Department of Surgical and Biomedical Sciences, University of Sassari, Sassari, Italy.
Istituto di Ricerca Genetica e Biomedica (IRGB), CNR, Cittadella Universitaria di Cagliari, Monserrato, Cagliari, Italy.
Retina. 2022 Jun 1;42(6):1005-1011. doi: 10.1097/IAE.0000000000003439. Epub 2022 Feb 14.

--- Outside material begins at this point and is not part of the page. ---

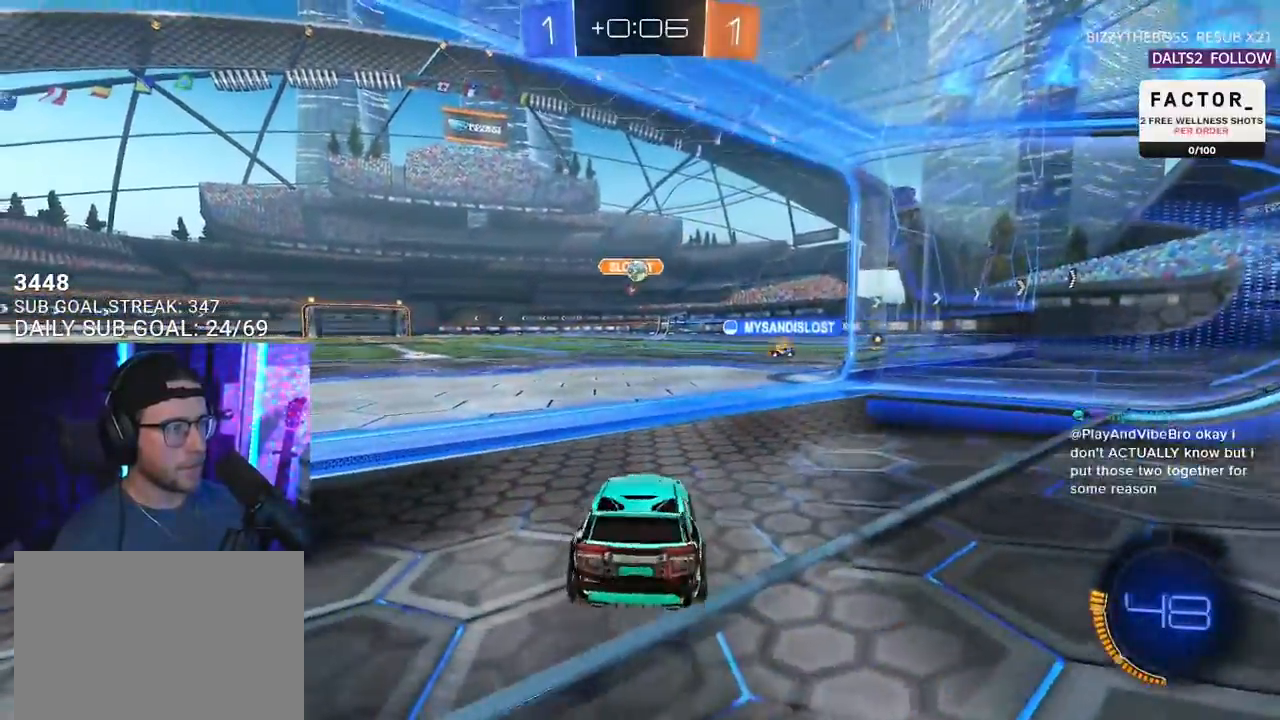
{"buttons": ["R2"], "left_stick": "right", "right_stick": "center", "events": [[83, "left_stick", "center"], [217, "left_stick", "right"]]}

To compare quantitative optical coherence tomography angiography parameters between polypoidal choroidal neovascularizations (PCNVs) and Type 1 choroidal neovascularizations (CNVs) in patients with age-related macular degeneration.
PCNV and Type 1 CNV lesions were retrospectively recruited in a cohort of patients with age-related macular degeneration. All the patients underwent a comprehensive ophthalmic evaluation, including best-corrected visual acuity, fluorescein and indocyanine green angiography, structural optical coherence tomography (OCT), and optical coherence tomography angiography.Vascular perfusion density, fractal dimension, and lacunarity were computed by means of fractal analysis of neovascular en face optical coherence tomography angiography slabs.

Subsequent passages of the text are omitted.